Funeral customs are changing constantly. Over time, the way we wish to mourn those we have lost evolves, our clients’ expectations change.
Here at the Heart of England, we’ve been organising funerals for a long time and have seen a lot of changes.
Making funerals more personal is very popular and technologies have advanced to make this easier. From recorded music in the ceremony to picture coffins, funerals are more than ever becoming a way to celebrate the life of the individual. Cremations now account for around 80% of our funerals which means new ways have been found to memorialise people’s ashes.
However, many old traditions still remain, and we thought we’d look at where these traditions come from and why they came to be.
Funeral rites are as old as the human race itself. Every culture and civilization have attended to the proper care of their dead. Simple ceremonies with the deceased wrapped in plain cotton shrouds have evolved over time into something more elaborate and symbolic.
We no longer bury people, as the Celts did, with all the possessions they will need for the afterlife, but there are lots of things we still hold dear.
We associate widow’s weeds with Queen Victoria, but it was the Tudors who first dressed in black. The funerals of ordinary people were simple affairs, but the rich and powerful would have coffins, processions and gravestones. Mourners wore black to differentiate themselves from mere onlookers.
Mourning rings were also popular, albeit slightly macabre, featuring skulls, coffins and crosses. The Victorian upped the ante with post-mortem photography and the weaving of their hair onto jewellery and ornaments.
These traditions died out but have recently been revived in a different form with the development of Ashes Jewellery which uses a tiny amount of a loved one’s ashes in the setting.
By and large, people still wear black but now it is not unusual for mourners to wear a favourite colour or a bright theme as a celebration of a life.
Funeral processions led by the hearse (funeral car carrying the coffin) are still used in UK funerals. There are actually no motoring laws surrounding this aspect of a funeral, but even though the days of horse and cart corteges have gone, except when specifically requested, modern passers-by still recognise the procession and will often be seen to stop and pay their respects before moving on.
Funeral processions in Roman times looked and sounded very different too. Professional mourners were paid to form part of the funeral procession, wailing loudly. The larger the procession, the more noise and music, the wealthier and more powerful the deceased person was regarded to be.
Waking The Corpse
The wake is a time to share memories, to celebrate their life, and to grieve together.
It’s now held after the service, but traditionally the wake was the period of time when people would sit with the body at home.

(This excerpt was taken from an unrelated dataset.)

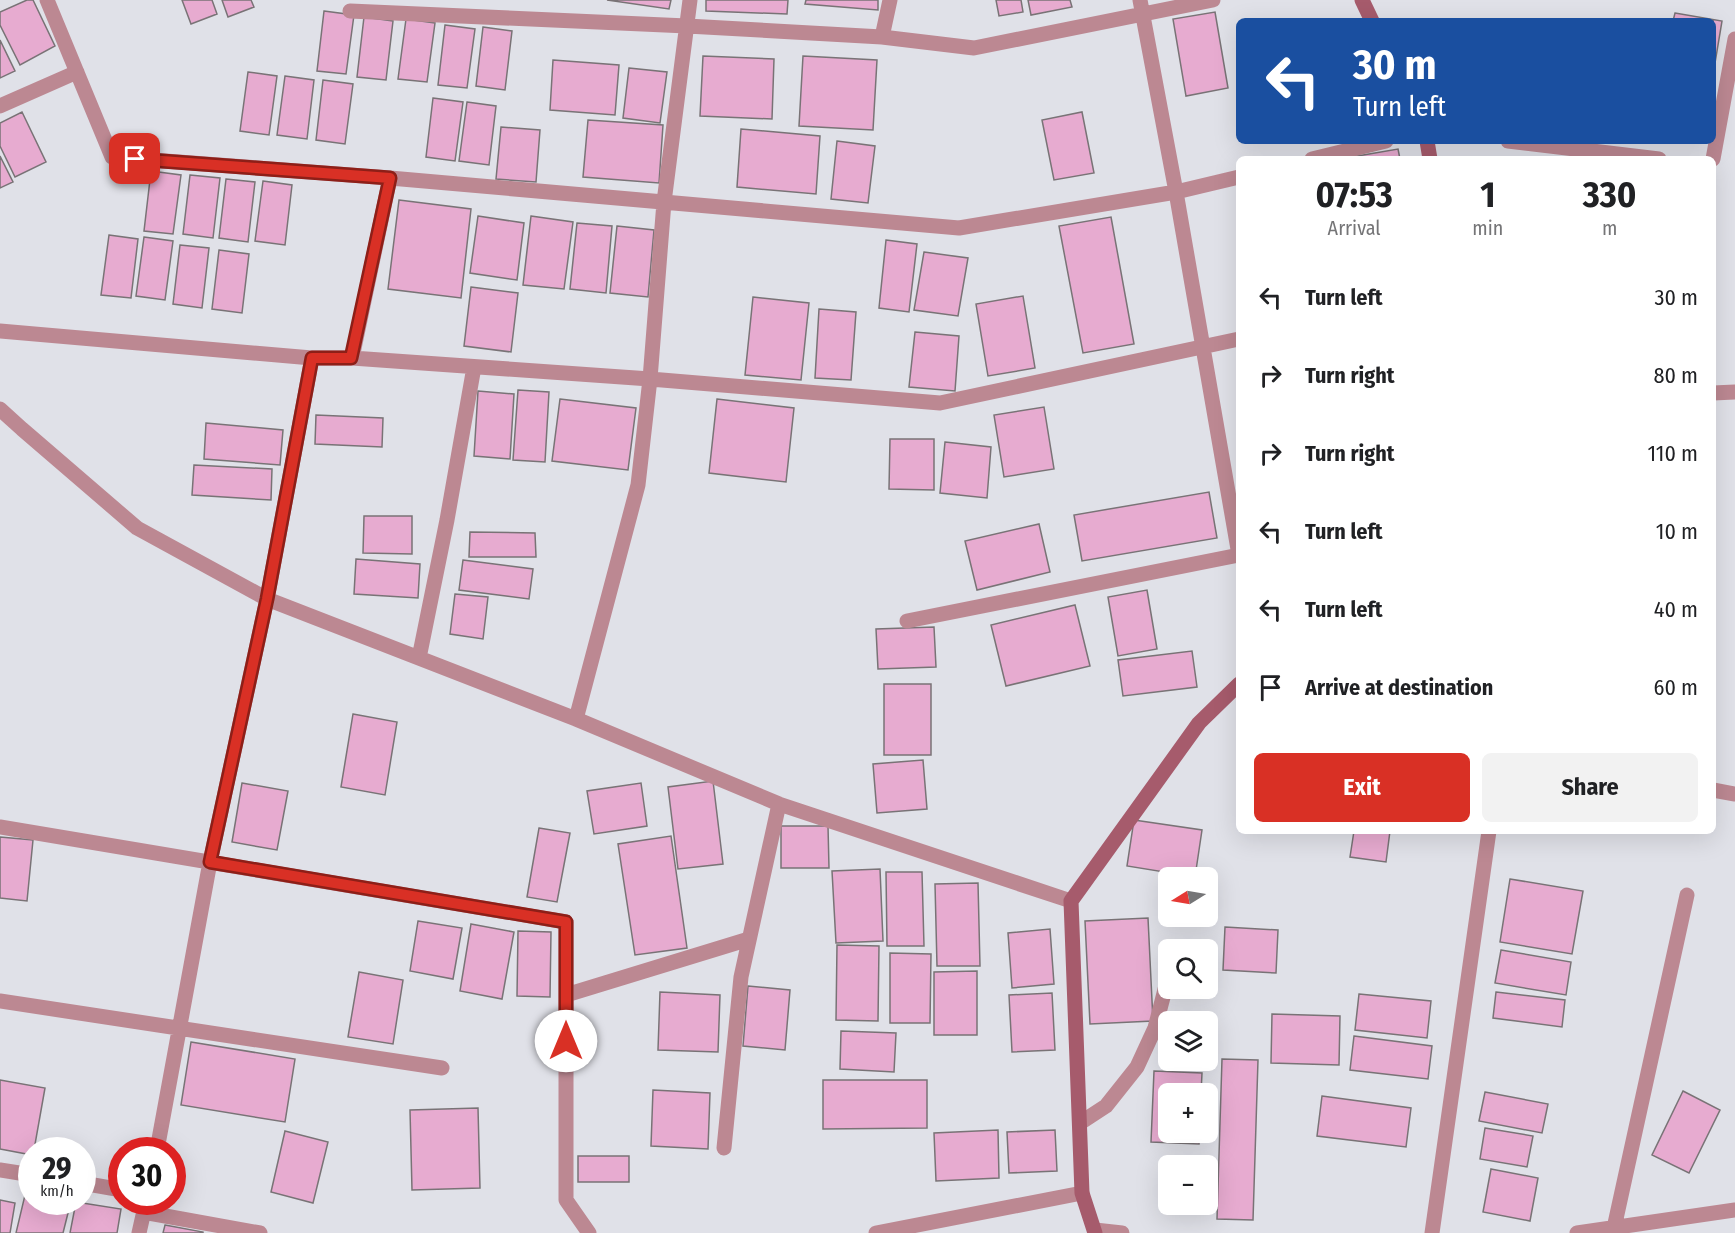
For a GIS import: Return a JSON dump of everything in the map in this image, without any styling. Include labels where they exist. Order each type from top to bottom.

This gave time for mourners to travel from further away, but also had its roots in superstition. A vigil meant that the body had to be kept safe from ancient dangers such as body snatchers or evil spirits. The night-long activity was then known as “waking the corpse.”
Chapel of Rest
The funeral director’s private viewing area or “chapel of rest” gradually replaced the wake at home. Victorian attitudes to hygiene and superstition changed and people began to feel more comfortable allowing mourners to visit the dead at a place separate from where they would continue to live.
Today, not everyone visits the chapel, nor should they feel pressured into doing so if it doesn’t feel right. However, it remains an option for those people who find comfort.
Flowers had a practical use. There were used, alongside candles, to mask unpleasant smells during a wake. Mortuary care has made this unnecessary, but they continue as a mark of love and respect. White lilies remain the most popular flower choice, stemming from their symbolism of the innocence of the soul. Personalised flower displays can also be a positive way to remember someone we love.
Donations instead of flowers may seem like a modern custom, but this is actually a long-standing tradition from Elizabethan times, when money would be given to the poor as part of the feast of mourning.
Stop All The Clocks
There are some customs that have fallen from favour. These are the customs that are more about superstition than the person themselves. These included stopping the clocks in the room the person died in to prevent bad luck, covering mirrors so their soul wouldn’t get trapped in the glass, and turning family photographs face-down so that the people in them would not be possessed by the spirit of the dead.
The Future: Green Goodbyes
We are seeing more people than ever planning their own funerals. Some through pre-payment plans, and some through discussing details with their own friends and family.
Green Funerals are growing in popularity, with people not wanting their death to have an added environmental impact on the world.
More environmentally friendly coffins have emerged, alongside the growth of woodland burials and memorial trees planted in place of traditional headstones.
For many, we have gone full circle, back to simple ceremonies designed to celebrate life. The combining of this with other cultures and customs mean that more than ever, we can create a unique and personalised goodbye that our loved ones who have left us, can be proud of.